The most critical terms for commercial energy buyers in Illinois are: Price to Compare (PTC), Alternative Retail Electric Supplier (ARES), Peak Load Contribution (PLC), auto-renewal/evergreen clause, bandwidth/swing clause, early termination fee (ETF), all-in vs. pass-through pricing, load factor, and coincident peak. Understanding these terms before signing any supply contract protects you from the most common and costly contract traps.
QWhat is an 'all-in' energy contract in Illinois?
An all-in energy contract is one where every cost component — energy commodity, capacity, transmission, and ancillary services — is bundled into a single fixed rate per kWh. The price doesn't change with market conditions during the contract term. This contrasts with pass-through pricing, where some components (particularly capacity and transmission) float at actual cost.
QWhat is a 'pass-through' clause in an energy contract?
A pass-through clause specifies that certain cost components — most commonly capacity charges and transmission charges — are excluded from the fixed rate and instead billed at their actual cost, which can change during the contract term. Pass-through contracts carry more cost variability than all-in fixed contracts.
QWhat is 'load factor' and why does it affect my energy rate?
Load factor is the ratio of your average energy demand to your peak demand, expressed as a percentage. Higher load factor (more consistent usage) is favorable for pricing — it means you're using energy predictably and efficiently. Lower load factor (spiky demand relative to average) increases supplier risk and typically results in higher quoted rates.
QWhat is the difference between PJM and MISO for Illinois businesses?
PJM (Pennsylvania-Jersey-Maryland Interconnection) is the grid operator for ComEd's service territory in northern Illinois. MISO (Midcontinent Independent System Operator) operates Ameren Illinois's service territory in central and southern Illinois. These are separate wholesale electricity markets with different capacity auction structures, pricing mechanisms, and market rules — which is why procurement strategies differ between ComEd and Ameren territories.
QWhat is a broker adder in Illinois energy procurement?
A broker adder is the per-kWh margin added to a supplier's base price to compensate the energy broker who facilitated the transaction. It's typically embedded in the supplier's quoted rate (rather than billed separately) and ranges from $0.001 to $0.005/kWh for most commercial accounts. Transparent brokers disclose their adder amount upon request.
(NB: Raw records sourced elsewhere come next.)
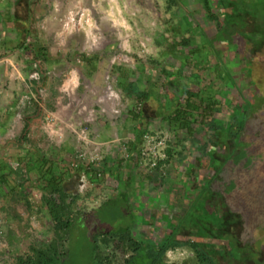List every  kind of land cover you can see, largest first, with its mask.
<instances>
[{
  "label": "rangeland",
  "instance_id": "1",
  "mask_svg": "<svg viewBox=\"0 0 264 264\" xmlns=\"http://www.w3.org/2000/svg\"><path fill=\"white\" fill-rule=\"evenodd\" d=\"M81 2L82 9H78L75 4L64 15V19L71 16L74 22L79 21L81 24L78 28L70 27L68 32L70 35L68 41L74 46L70 47L68 43L63 47V50L67 51L66 60L69 63L67 71L56 78L51 96L44 90L37 93L36 99L42 106L41 116L29 124V132L22 144L18 142L21 140V129L25 122L23 117L30 109H34L33 104L36 103L31 100L29 92L24 94L18 92L17 94L22 95L18 99L12 96L10 90L8 92L0 86V175L4 170L1 169V165L7 163L8 166L15 168L19 159L27 156L29 151L35 148L42 149L47 155L55 156L60 152L63 159L59 167L64 171L62 196L66 195L67 200L72 199L73 211L86 217L103 202H108L103 210L89 216L88 221L81 222L80 219L76 221L74 228L69 232L66 255L57 264H99L100 262L94 260L97 253L92 249L94 234L104 231L123 233L130 230L134 237L131 226L144 222L143 216L148 219L149 213L150 216L156 214L159 221L161 215L169 212L162 209L158 203L159 195L162 193L158 179L165 177L167 170L162 165L159 170L157 166L159 162L163 163L167 159L165 149L171 138L181 137L185 132L183 127L168 128L164 131L158 130L157 122L149 124L145 134L163 137L164 143L157 150L161 154L165 153V156L156 159L155 166L150 164L154 161L153 157L144 159L140 156V149L148 140L144 134L143 138L137 140L140 148L136 161L144 174L150 177L149 183L158 184V189L151 191L150 202L147 201L145 205L140 206L134 203L127 204L120 196L111 197L120 181L112 176L111 166L116 163L118 157H124L123 148H127L132 130V120L128 118L127 113L137 107L133 99H129L128 92H124L122 82L116 79V72L120 73L122 69L133 66L140 67V63H145L142 59L154 57L155 53L168 51L169 55L166 54L164 57L167 59L170 52L174 53L175 50V53H178L177 46L180 44L189 52L191 44H182L183 36L179 37L176 33L177 29L170 16L173 13L167 11L159 13L158 4H169L168 0ZM255 2L257 1L248 4L247 11H250L251 16L258 12L254 11L257 5ZM259 2L264 5V0ZM110 6L117 8L110 11ZM189 17L190 14H187L186 18ZM125 34L130 38L128 48L122 51L121 37ZM157 37L162 39L161 47H156L154 43ZM199 38L198 42H202L200 44H205V48L210 47V43H205V37L200 35ZM47 42L61 47L59 40L53 37ZM194 45L197 46V43ZM113 55L119 58L121 55L125 56L113 61ZM204 55H207L208 59L213 57V61L220 62L218 53ZM184 56L197 57L198 54ZM185 63L183 66L186 65L187 69L185 71L183 68L184 74L190 67ZM203 63L206 65L207 61L203 60ZM214 66L212 68L209 66L211 71L215 70ZM217 71L219 80H223L227 88L236 89L231 77H224L222 71ZM227 79L228 81H225ZM9 80L15 81V85L20 81L18 76L10 77ZM106 87L118 93L120 114L116 117L102 111V106H107L106 97H101L105 94ZM221 87L225 88L222 84ZM207 96L209 99L213 96L227 98L223 102L226 107L224 116L214 119V123L219 125L225 136V146L219 145L218 152L215 148L214 152L222 155L219 160H215L214 167L204 165L199 170L195 169L198 172L191 179L181 177L185 179L179 183L183 188L175 187V190L184 191V195H177L176 198L182 202V210L177 212L179 218H176V223L179 229L187 226L196 233L207 230L209 238L215 237L217 240L210 246L213 250L218 249L215 252V254L218 252L215 257L218 264H264V98L262 99L264 85L263 91L259 90L256 93L254 91L253 94L242 92L240 98L242 101L237 105L234 103L233 105L229 96L222 91ZM233 96H236V93H233ZM259 98L261 101L255 103L254 101ZM247 99L255 104L250 106ZM4 103L9 105L6 110L2 108ZM89 109H95L96 114L90 122L85 123ZM200 109L202 110V107ZM250 113L253 116L252 122H247ZM193 124L192 127L195 126V123ZM81 128H84L83 138L79 134ZM197 131H202L201 125ZM59 147L62 149L54 150ZM79 152L84 154L83 158L75 167H71V160L75 159ZM190 159L195 162L193 157ZM195 163L193 168H196ZM213 169L219 173L213 174ZM9 178L7 183L0 181V264H15L16 258L28 257L32 254L33 248H46L53 238L52 222L41 202L42 192L35 178L26 180L25 177L16 174ZM168 199L170 201L168 195L163 194L161 197L162 201ZM241 204L245 207H241ZM127 205L131 212L127 210ZM232 206H236L234 208L237 209ZM240 214L249 221L247 222L249 226L242 224L240 227L230 228L231 232L222 230L227 225L231 227L239 219ZM157 223L160 224H155L154 227L144 225L138 229V233L145 238H140L136 251L139 252V256H134L129 264H155V261L146 255V251L161 243L159 240L164 237L161 220ZM259 233L262 237L252 241L254 235ZM190 235V231H183L177 238L181 241L194 240ZM243 241L251 243L242 244ZM99 249L100 256H107L112 264H121L124 258L132 254L126 247L121 251L112 245L108 248L100 245ZM162 260L159 264H199L194 252L187 247L166 252Z\"/></svg>",
  "mask_w": 264,
  "mask_h": 264
},
{
  "label": "crops",
  "instance_id": "2",
  "mask_svg": "<svg viewBox=\"0 0 264 264\" xmlns=\"http://www.w3.org/2000/svg\"><path fill=\"white\" fill-rule=\"evenodd\" d=\"M81 1L82 0H0V86H3L2 88L6 91L10 90L12 96L18 99L22 97V95H19L20 93L17 94L18 92L22 94L29 92L28 94L31 100L36 103L33 104L34 109H30L23 117L28 123L25 137L29 132V124H31L32 121H37L41 116L40 108L42 106L40 101L36 99L37 93L44 90L48 93L47 95L51 96L55 88L54 83L56 78L58 75L67 71L69 63L66 60L67 51L63 50V47L64 44L69 43L68 38L70 35L68 32L70 28L69 26L63 25L64 15L67 14L75 4L78 9H82ZM201 1L202 0H173L169 4H158L159 13L166 11L173 13L170 16L177 29L176 33L179 34V37L183 36L182 44H191L189 45V48L191 47L189 52H186V48L184 46L182 47L180 44L177 46L178 53H175V50L174 53L173 51L170 52V56L167 59L164 57L166 54L169 55V53H167L168 51L160 54L155 53L154 57L142 59L145 63H140V67L133 66L131 68L122 69L120 73L116 72V79L122 82L124 92H128V95H130L128 96L129 99L132 98L135 105L138 104V102L135 98L134 91L146 92L148 97L142 102L141 106L146 110L148 118L146 121L141 122L139 126V121H134L127 113L128 118L132 120L131 137L129 138L126 148L129 153V158L123 159L122 157H118L116 163L111 166L112 176L120 180L111 195L112 198L120 196L127 204L134 203L140 206L145 205L147 201L150 202V199H152L151 191L158 189V184L149 183L150 177L144 174V171L141 170L140 165H138V161H136L140 148L137 140L147 132L149 124L152 122H157L158 130L163 129L166 131L168 128L174 129L173 125L168 121L171 117L169 114L173 112L172 109L176 105L174 102L175 100L173 101L174 97H177L174 91H178L181 87L195 89L194 91L203 93L202 97L204 99H208L209 97L207 95L210 93L215 94L222 91L225 95L229 96L231 103L236 105L242 101L240 99L242 92L253 94L254 91L255 93L259 90L263 91L264 13L262 11H264V5H261L259 0H208V7L212 14V16L209 17L210 15L208 16L205 14ZM252 1H257L255 2L257 5L254 11H258L253 16L250 15V11H247L248 4ZM115 8H117V6H110L109 10L113 11ZM187 14H190L189 19L186 18ZM200 35L205 37V43H210L209 48H205V44H200L202 42H198L200 41ZM51 37L59 40L61 47L49 44L47 41ZM160 39L161 38L157 37L154 40L156 47H161L162 39ZM195 43H197V46L194 45ZM68 46L71 47L74 46V44L69 43ZM216 47L218 49H216ZM69 50L70 49H68V51ZM195 53L198 54L197 57L184 56L185 54L193 55ZM207 53L216 55L218 53L220 62L213 61V57L208 59V56L204 55ZM163 59H165L164 62ZM203 60L207 61L206 65L203 63ZM185 62L189 63L187 64ZM184 63L190 66L185 74L183 73V68H185L186 71L187 67L186 65L183 66ZM209 66L211 68L214 66L215 70L211 71ZM230 66H232V68ZM217 70L222 71L224 77H231L236 89L227 88L225 82L219 80L220 76ZM15 76H18L20 80L17 85H15V81L9 80L10 77ZM31 77L33 79H31ZM180 79L181 82L179 83ZM225 81H228V79ZM221 84L225 88L221 87ZM171 86H176V90L173 88V90H171ZM233 93H236V96H233ZM263 98L264 97H262V99ZM211 99L216 102L214 109H216L217 112H215V114L213 113L211 116H203V112L200 109L202 106L200 102L195 99V104L200 107L199 110L201 111L197 110L193 113V117L188 118L191 121L189 128L187 130V128L184 127L185 132L182 133L183 135L181 137L176 136L171 138V141L165 149L167 159L163 161V163L159 162L157 166L159 170L161 169V165L162 167H166L167 170L165 172V177L158 179V182L161 183L160 188H162L158 203L161 205L162 209L169 212L172 211L173 213L170 214L166 212V215H161L159 221L161 220L163 223H161V225L164 226L163 231L165 233L163 239L159 241L163 242L157 245H155V243L154 245L158 247L164 244L168 237H171L173 241L178 243H184L186 241L194 242L207 253H211L212 259L218 264L219 262L215 261V257H217L218 254V252L217 254H215V252L218 251V249L213 250L212 246H210L214 245V241L217 240L215 237L209 238L208 235L210 234L207 230L202 233H196L187 226L179 229L176 223V218H179L177 212L179 213V211L182 210V202L176 198L177 195L183 196L184 191L180 189L175 190V187H182V185L179 184L181 180L191 179L192 176H195L198 172L195 169L199 170L204 165L211 168L214 167L215 160H219L220 155H222V153H216L218 152L219 145L225 146V136L222 130L218 132L217 128H215L214 131V128L211 126V118L215 119V117L224 116L226 107L223 105V102H225L227 98H214L213 96ZM259 101H261L260 98L254 102L259 103ZM254 102L249 100V105H254ZM2 108L6 110L9 108V105L4 103ZM251 113L249 114L247 122H252L253 116H251ZM193 123H195V126L198 128L201 125L202 131L198 132L197 127H192V125H194ZM178 129H180V127H178ZM216 135H218L217 138ZM18 143L22 144L23 142L21 143L20 140ZM215 148H217L216 152H214ZM61 149L62 148L59 147L54 150L57 151ZM40 151H42V149L38 148L29 151L28 155L24 158H20L18 163L23 162V160H28V158L33 155H39ZM58 154H60V152ZM45 155H47V153H45ZM191 157L194 158L197 164L190 159ZM18 163H16L17 167L15 168L8 166L7 163L1 165V169H4L2 172L8 173L7 176H9L8 170H11V176L14 175V172L23 166ZM194 163L196 168H193ZM213 170L214 174L216 170ZM183 173L186 175H183ZM183 176L185 179L181 178ZM31 177L35 178V176L32 175L28 176L26 180H29ZM163 194L164 196L168 195L170 201L169 199L162 201L161 197ZM165 206H169V208ZM240 206L244 207V204ZM234 207L236 206H232V208ZM207 209H209L208 206ZM127 210L131 212L128 205ZM143 217L145 218V220L143 219L144 222L142 221L141 224H134V226H131L134 230V236L137 239L145 238V236L138 233L140 227L144 225L154 227L155 224H160L157 223L159 221H157L158 217L156 214L150 216L149 213L150 218L148 219L145 216ZM245 221L246 219L241 217L240 214L239 219L233 223L231 227H228L227 230H222L231 232L230 228L240 227L242 224L249 226V223H247L249 221ZM171 222H174V224ZM183 231H190V236L194 237V240L181 241L178 239L177 237L180 236ZM260 234L261 233L256 236L251 234L255 237L252 241L261 238L262 235ZM232 236L234 239H237L234 235ZM240 240L242 241V239ZM237 241H239V239H237ZM243 243L246 244L251 242L243 241L242 244ZM242 244L240 246H242ZM180 247L187 246L180 245L176 248ZM171 250L173 249H169L167 252Z\"/></svg>",
  "mask_w": 264,
  "mask_h": 264
},
{
  "label": "trees",
  "instance_id": "3",
  "mask_svg": "<svg viewBox=\"0 0 264 264\" xmlns=\"http://www.w3.org/2000/svg\"><path fill=\"white\" fill-rule=\"evenodd\" d=\"M172 2L173 0H168ZM203 9L206 15L212 16L209 7L208 0H202ZM179 78V77H178ZM181 82V79L179 83ZM182 86V84H181ZM176 90V86L172 87L171 90ZM195 89L181 87L178 91H174L176 98L174 97L173 101L175 102V107L172 109L173 112L169 114L171 116L169 118V123L173 125V127H185L189 128L190 120L188 118L193 117V113L196 112L199 107H197L194 103V100L200 102L202 106L203 116H211L213 113L217 112L214 109L216 102L212 99H204L202 97L203 93H199L194 91ZM135 98L137 99L138 106L128 112V116L134 121H139V126L141 122L147 120L146 110L142 107V102L147 99V94L145 91H134ZM204 104V105H202ZM149 116V115H148ZM211 126L217 128L218 132H221L219 125L214 123V118H211ZM28 128L27 121L24 122L21 131V143L25 140V133ZM241 129V128H240ZM242 130V129H241ZM240 130V131H241ZM218 135H216V138ZM62 155V154H61ZM58 155H45L44 151H40L39 155H33L28 158V160H23V162L18 163L19 165H23L21 168L17 169L14 174L20 177L25 176H35V180L37 181L39 188L41 190V202L45 206L47 213L52 222V230H53V238L50 243L44 249H32V254L28 257H18L16 258L15 264H57L59 260L65 257L66 255V244L69 238V232L74 228L76 221L80 219V221H88L87 218L89 216L95 215L99 210H103L105 208L107 201L103 202L95 211H92L91 214L86 217H82L79 213H75L73 211L71 200L66 199V195L62 196L63 188L62 183L64 180V171H62L59 167L60 161H62V156ZM60 156V157H59ZM90 170V169H88ZM9 171V176H11L12 171ZM111 171V170H110ZM87 173L88 171L85 170ZM219 172L215 171V175ZM8 173L2 172L0 175V179L2 177V182L7 183L9 176ZM5 176V177H4ZM4 177V179H3ZM25 177L24 179H28ZM23 178H21L22 180ZM108 200V199H107ZM245 207V206H244ZM227 225L224 227L225 230L228 229ZM140 239H137L135 236L130 233V230H126L123 233H115L104 231L103 233H97L93 235L92 239V249L93 252L96 251V257L94 260L100 262L101 264H112L110 259L107 256H100L99 246L103 245L104 247L113 246L118 250H125L124 247L132 251V254L128 255L124 258L123 263L121 264H129V262L134 258V256H139L138 247H139ZM163 242V241H161ZM180 245H186L191 251L194 252L195 257L199 264H216L212 259L211 255L204 251L198 244L190 241H186L184 243H178L173 241L171 237H168L166 242L160 246H153L146 251V255L153 261L155 264H159L164 257L165 253L169 249H175ZM94 261V262H95ZM99 263V264H100Z\"/></svg>",
  "mask_w": 264,
  "mask_h": 264
},
{
  "label": "built area",
  "instance_id": "4",
  "mask_svg": "<svg viewBox=\"0 0 264 264\" xmlns=\"http://www.w3.org/2000/svg\"><path fill=\"white\" fill-rule=\"evenodd\" d=\"M63 25L69 26V28L70 27L78 28V26L81 24L79 21L74 22L73 18L71 16H69V17L67 16L64 19ZM129 38H130V36L128 34H125L124 37H121L122 43H121L120 48L122 51L126 50L128 48ZM124 56L125 55H121L120 58H124ZM116 58H117V60L120 59L117 55H113V61L116 60ZM125 60H126V58H125ZM72 73H74V71ZM77 84H78V82H77ZM109 93H110V96L108 97L107 95ZM101 97H106V99H107V106L106 107L102 106V111L110 114L111 116H115V117L118 116L120 114V102L118 101V99H119L118 93L116 91H114L113 89H111L110 87H106L105 94H103ZM138 105L139 104H137V106ZM94 114H96V110L95 109H89L87 120H84V122L85 123L90 122V120H92ZM84 128H86V127H84ZM84 128H81L79 131L81 138H83ZM144 137L147 138L148 140H147L146 144H144V146L141 147L140 156L143 157L144 159L148 158V157H153L154 161H152L150 164L155 166L157 163L156 159L163 158L165 156V153L161 154L157 150V148L164 143V139H163V137H160L157 135L156 136H148L147 134H145ZM153 142H155L154 145H153ZM123 151H124V157H122V158L128 159L129 158L128 151L125 148H123ZM83 156H84V154L79 152L76 155V158L71 160L70 166L75 167L79 163L80 159L83 158Z\"/></svg>",
  "mask_w": 264,
  "mask_h": 264
},
{
  "label": "bare ground",
  "instance_id": "5",
  "mask_svg": "<svg viewBox=\"0 0 264 264\" xmlns=\"http://www.w3.org/2000/svg\"><path fill=\"white\" fill-rule=\"evenodd\" d=\"M79 26H80V25H79ZM79 26H78V27H79ZM107 96L109 97V96H110V93H109Z\"/></svg>",
  "mask_w": 264,
  "mask_h": 264
}]
</instances>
QWhat does 'fixed vs. index' mean in a commercial energy contract?
Fixed pricing means your supply rate is locked for the entire contract term and doesn't change with market conditions. Index pricing means your rate floats with a wholesale price index (such as the monthly average PJM Day-Ahead price) plus a fixed adder. Fixed provides budget certainty; index provides potential savings when wholesale prices are below the fixed rate but carries spike risk.
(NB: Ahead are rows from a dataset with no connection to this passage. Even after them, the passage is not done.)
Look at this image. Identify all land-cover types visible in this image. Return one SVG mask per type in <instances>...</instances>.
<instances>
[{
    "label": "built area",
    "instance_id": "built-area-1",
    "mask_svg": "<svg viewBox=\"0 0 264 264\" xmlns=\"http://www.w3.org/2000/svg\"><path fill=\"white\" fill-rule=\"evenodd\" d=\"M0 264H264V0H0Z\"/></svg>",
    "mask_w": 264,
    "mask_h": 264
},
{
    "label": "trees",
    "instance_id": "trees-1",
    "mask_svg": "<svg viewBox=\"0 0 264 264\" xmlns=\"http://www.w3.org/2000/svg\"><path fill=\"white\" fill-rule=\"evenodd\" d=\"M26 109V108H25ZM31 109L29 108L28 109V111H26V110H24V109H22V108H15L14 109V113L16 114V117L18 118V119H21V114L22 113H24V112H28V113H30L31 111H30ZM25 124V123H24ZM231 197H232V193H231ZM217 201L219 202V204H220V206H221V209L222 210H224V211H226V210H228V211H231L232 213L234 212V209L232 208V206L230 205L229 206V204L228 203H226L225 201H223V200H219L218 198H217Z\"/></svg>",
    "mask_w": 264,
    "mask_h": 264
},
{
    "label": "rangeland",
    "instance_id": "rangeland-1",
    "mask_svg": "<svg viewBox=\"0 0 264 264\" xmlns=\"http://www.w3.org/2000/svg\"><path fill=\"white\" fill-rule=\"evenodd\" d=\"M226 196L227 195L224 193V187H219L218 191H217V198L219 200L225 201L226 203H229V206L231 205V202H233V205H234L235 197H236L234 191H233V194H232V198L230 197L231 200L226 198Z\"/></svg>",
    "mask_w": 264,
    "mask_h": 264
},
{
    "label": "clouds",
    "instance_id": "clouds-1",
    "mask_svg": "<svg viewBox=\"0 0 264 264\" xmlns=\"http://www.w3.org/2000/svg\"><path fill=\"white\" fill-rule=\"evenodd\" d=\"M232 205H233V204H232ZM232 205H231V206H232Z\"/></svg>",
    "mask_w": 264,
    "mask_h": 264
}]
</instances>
QWhat is a TPV in an energy contract?
TPV stands for Third-Party Verification. It's a regulatory requirement in Illinois and other deregulated states where ARES suppliers must independently verify that a customer has authorized their enrollment. The TPV is typically conducted via a recorded phone call or digital verification process and is your last opportunity to confirm — or cancel — an enrollment before it's submitted to the utility.